My mother was an elementary school teacher, now newly retired. And as an elementary teacher she received many, many gifts at Christmas time from her students. It was so much fun every year on the last day of school before the holiday break to sort through all of her loot with her.
She would drag what seemed like countless cardboard boxes into the house and my sister and I would help her dig through the stuff looking for buried treasure. Which, to us, was usually candy.
Every year we could count on at least two items being among the goodies: a box of high-quality chocolates and a glass Christmas tree full of Hershey Kisses. Finding these thrilled my sister and me, as we realized we could comfortably ride a chocolate wave all the way till Santa came.
However, along with the arrival of these treats came some… shall we say… behaviors that drove my parents nuts. The first one being that the box of chocolates, though stocked full of creamy, chewy goodness, was also full of a bunch of weird crap that neither my sister or I cared to ingest.
The fruity ones, nutty ones, coconut ones and bitter ones were all flavors that we’d just as soon gone without… but who the hell could tell what was what just by looking? There was only one way to separate the good from the bad. And that was to poke them. So we did. Or at least I did. I don’t know about my sister as she still—as of this writing—denies ever having done it.
When no one was around I would tiptoe over to “the box” (that usually sat in some communal area of the house) and carefully select a chocolate that looked promising. I dared not bite into it for fear of it being one of the aforementioned nasty-flavored ones. Instead, I took my thumb and poked the bottom of it until its guts began to squish out, indeed revealing what was hidden inside.

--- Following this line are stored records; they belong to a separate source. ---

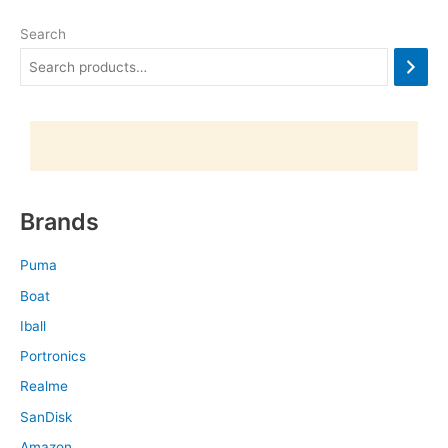
Search
Brands
Puma
Boat
Iball
Portronics
Realme
SanDisk
Amazon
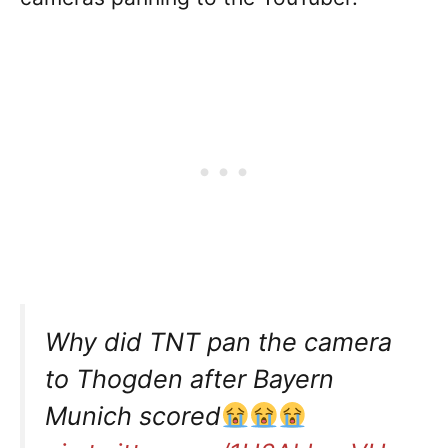
Why did TNT pan the camera
to Thogden after Bayern
Munich scored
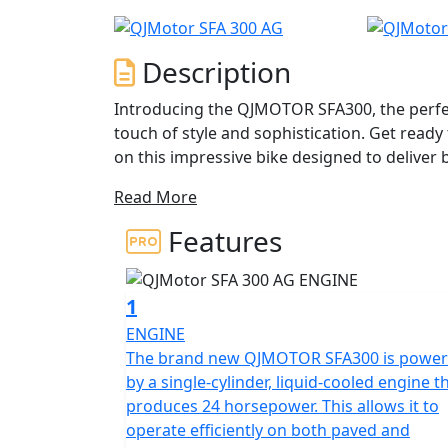
Description
Introducing the QJMOTOR SFA300, the perfe
touch of style and sophistication. Get read
on this impressive bike designed to delive
Read More
At the heart of the QJMOTOR SFA300 is a pow
crafted to provide a responsive and smooth r
Features
engine churns out a robust 22.93 hp at 7,0
rpm, ensuring you have all the power you n
1
Impeccably engineered, the frame is comple
ENGINE
suspension on both the front and rear, offer
The brand new QJMOTOR SFA300 is powe
navigate muddy fields and terrains. The seamless CVT automatic gearbox ensures effortless gear
by a single-cylinder, liquid-cooled engine t
shifts, allowing you to focus solely on the j
produces 24 horsepower. This allows it to
operate efficiently on both paved and
The QJMOTOR SFA300 is not just about power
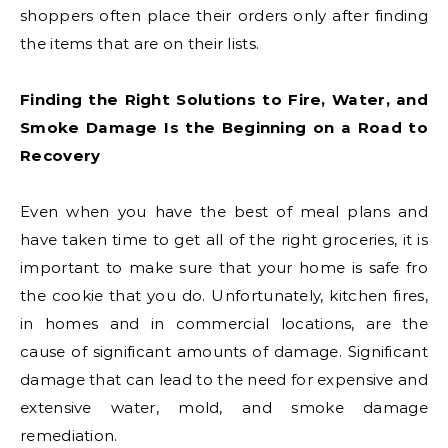
shoppers often place their orders only after finding
the items that are on their lists.
Finding the Right Solutions to Fire, Water, and
Smoke Damage Is the Beginning on a Road to
Recovery
Even when you have the best of meal plans and
have taken time to get all of the right groceries, it is
important to make sure that your home is safe fro
the cookie that you do. Unfortunately, kitchen fires,
in homes and in commercial locations, are the
cause of significant amounts of damage. Significant
damage that can lead to the need for expensive and
extensive water, mold, and smoke damage
remediation.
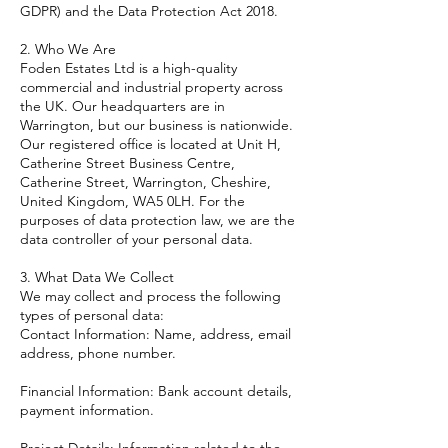
GDPR) and the Data Protection Act 2018.
2. Who We Are
Foden Estates Ltd is a high-quality
commercial and industrial property across
the UK. Our headquarters are in
Warrington, but our business is nationwide.
Our registered office is located at Unit H,
Catherine Street Business Centre,
Catherine Street, Warrington, Cheshire,
United Kingdom, WA5 0LH. For the
purposes of data protection law, we are the
data controller of your personal data.
3. What Data We Collect
We may collect and process the following
types of personal data:
Contact Information: Name, address, email
address, phone number.
Financial Information: Bank account details,
payment information.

If I liked it, I ate it. If not… I returned it to the box and no one was the wiser. At first glance they still looked the same and when someone picked one up only to discover the horror that lay beneath, well… that was a risk I was willing to take. Besides, for all anyone else knew… my sister had done it.
The other “behavior” was not revealed until all of the ornaments were removed from our real, live tree and my father would drag the tired tree through the house to the back door and outside where he would throw it away.

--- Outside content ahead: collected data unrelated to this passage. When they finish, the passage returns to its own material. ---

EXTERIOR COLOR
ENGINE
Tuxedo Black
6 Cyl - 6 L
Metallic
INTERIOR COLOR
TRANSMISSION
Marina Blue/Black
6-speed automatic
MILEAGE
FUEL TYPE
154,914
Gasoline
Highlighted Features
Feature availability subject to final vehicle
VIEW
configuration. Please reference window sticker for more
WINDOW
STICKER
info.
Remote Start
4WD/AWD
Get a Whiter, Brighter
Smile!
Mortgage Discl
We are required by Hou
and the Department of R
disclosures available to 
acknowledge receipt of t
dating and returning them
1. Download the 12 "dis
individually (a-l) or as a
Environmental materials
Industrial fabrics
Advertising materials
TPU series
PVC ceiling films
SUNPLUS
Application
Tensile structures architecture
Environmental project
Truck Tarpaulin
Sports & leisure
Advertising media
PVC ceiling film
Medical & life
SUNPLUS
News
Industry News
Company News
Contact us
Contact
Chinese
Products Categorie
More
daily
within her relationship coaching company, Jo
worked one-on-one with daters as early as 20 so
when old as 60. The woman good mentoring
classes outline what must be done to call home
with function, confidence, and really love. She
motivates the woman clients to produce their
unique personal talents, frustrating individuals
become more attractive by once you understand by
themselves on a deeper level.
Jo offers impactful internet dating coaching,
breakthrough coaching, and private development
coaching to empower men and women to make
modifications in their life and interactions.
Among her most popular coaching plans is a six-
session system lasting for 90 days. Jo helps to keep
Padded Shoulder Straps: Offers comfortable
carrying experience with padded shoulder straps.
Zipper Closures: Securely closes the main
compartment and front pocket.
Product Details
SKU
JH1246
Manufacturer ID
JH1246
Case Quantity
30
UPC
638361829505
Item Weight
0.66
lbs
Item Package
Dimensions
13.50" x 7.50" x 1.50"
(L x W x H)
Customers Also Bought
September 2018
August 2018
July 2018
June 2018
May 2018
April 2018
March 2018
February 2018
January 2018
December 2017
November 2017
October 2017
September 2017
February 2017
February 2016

Feeling like a couple of princesses as we lounged around in our new fuzzy pajamas for two weeks eating Hershey Kisses in front of Christmas movies, my sister and I developed this habit of using the tree as our own private trash receptacle. It all began one particular day when we just didn’t feel like getting up to throw our Hershey wrappers away. She looked at me and then looked at the tree and launched the little balls of red and green tinfoil directly into its branches.
Forget that this caused a giggling fit that would last well into the New Year… we thought this was an absolutely brilliant solution to our ever-having-to-get-up-off-the-couch-during-The-Sound-of-Music-again dilemma. Brilliant, that is until my father noticed a trail of tree trash that consisted largely of Kiss wrappers, empty chocolate cups and napkins following him all the way out the back door.

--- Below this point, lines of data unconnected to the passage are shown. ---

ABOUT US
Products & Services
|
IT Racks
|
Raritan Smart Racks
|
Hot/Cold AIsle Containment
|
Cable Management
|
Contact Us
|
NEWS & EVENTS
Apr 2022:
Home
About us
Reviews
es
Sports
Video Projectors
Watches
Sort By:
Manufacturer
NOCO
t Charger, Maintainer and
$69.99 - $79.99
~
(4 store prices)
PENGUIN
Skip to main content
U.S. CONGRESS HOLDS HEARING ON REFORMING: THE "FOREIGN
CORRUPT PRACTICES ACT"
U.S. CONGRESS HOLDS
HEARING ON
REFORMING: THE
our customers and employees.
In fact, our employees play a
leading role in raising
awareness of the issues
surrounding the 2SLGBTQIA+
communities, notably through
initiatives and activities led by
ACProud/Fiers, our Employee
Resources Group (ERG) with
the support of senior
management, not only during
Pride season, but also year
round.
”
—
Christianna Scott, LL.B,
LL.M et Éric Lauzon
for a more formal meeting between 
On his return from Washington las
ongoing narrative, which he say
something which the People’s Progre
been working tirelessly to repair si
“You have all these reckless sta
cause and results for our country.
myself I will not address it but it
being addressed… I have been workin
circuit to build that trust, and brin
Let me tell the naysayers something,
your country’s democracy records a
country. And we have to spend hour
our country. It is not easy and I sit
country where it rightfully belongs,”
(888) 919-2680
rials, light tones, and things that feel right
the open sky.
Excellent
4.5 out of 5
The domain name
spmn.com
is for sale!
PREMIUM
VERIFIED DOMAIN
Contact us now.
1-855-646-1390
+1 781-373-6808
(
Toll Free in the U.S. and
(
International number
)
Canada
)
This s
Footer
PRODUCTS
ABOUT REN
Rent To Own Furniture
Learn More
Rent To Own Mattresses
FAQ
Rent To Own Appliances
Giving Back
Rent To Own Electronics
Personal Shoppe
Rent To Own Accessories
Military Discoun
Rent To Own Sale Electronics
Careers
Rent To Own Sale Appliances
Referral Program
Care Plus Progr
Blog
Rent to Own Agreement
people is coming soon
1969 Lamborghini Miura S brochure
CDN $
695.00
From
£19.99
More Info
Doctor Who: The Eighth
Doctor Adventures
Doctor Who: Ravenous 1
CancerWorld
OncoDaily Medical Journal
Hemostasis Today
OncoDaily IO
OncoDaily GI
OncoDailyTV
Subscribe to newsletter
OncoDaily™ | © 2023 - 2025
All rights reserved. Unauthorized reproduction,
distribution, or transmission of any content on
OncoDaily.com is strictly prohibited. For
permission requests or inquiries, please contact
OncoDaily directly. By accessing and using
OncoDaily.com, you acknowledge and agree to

Needless to say, our cover was blown. Until Christmas rolled around again… and one of us took the initiative to say to the other—with a twinkle in our eye and a tinfoil wrapper in our hand… aimed squarely at the tree—“Hey! Watch this!”
Oh Holy Cow!!! Are you my sister?!?!?! LOL We did the very same thing! LOL! Only our mother wasnt a teacher, she had Secret Pals! LOL Merry Christmas!!!
Thanks for a great morning giggle, wonderful story!
LOL this was absolutely hilarious! None of this ever occurred to us kids, mom would have shot us and redistributed our loot. lol
My sister and I totally missed out on this ingenious method of festive trash disposal!!! I’m calling her right now! Thanks!!!!!
When playing Monopoly, I used to steal money from the bank and hide it in the tree and take it whenever I needed more.
I am the aforementioned mother of the story and I didn’t really become too fussed about it. In light of what children do TODAY to be mischievous, this was quite innocent and ingenious! It shows creative problem solving!! I know, spoken like a true teacher.
Hillarious post this morning – love it:) Oh the Sheninagans we could get up to growing up, especially with a sibling or two as partners in crime – ha!
Man…I cannot beleive I never thought of it! Down between the couch cushions was my depository of choice… this could go on for years until the felt like underpinings finally gave way and of course my brother and I would shrug our shoulders and feign innocence when approched by red-faced Mom 😀
So… no, I never thought to poke the candy because I really didn’t care about
the inner flavor. I chose the lumpy ones because they housed nuts/coconut.
I didn’t mind – chocolate’s chocolate. Of course I’m going to deny what I didn’t do.
As for the tree trash? I proudly admit that yes, I launched kisses’ wrappers right into
the tannenbaum. But the napkins weren’t mine. Maybe Dad did it eating his pretzels.
Julie Andrews and Christopher Plummer were far too important to get up and miss.
Just don’t tell my offspring I sat in the chair w/ my legs over the arms. They’re not
allowed to do that. I had to line up w/ the tree. Like shooting foul shots.
hahaha… 🙂 And all this time I thought I wasn’t supposed to tell them about the trach in tree (which I did anyway) but your secret about the your legs over the chair is safe with me. I PROMISE.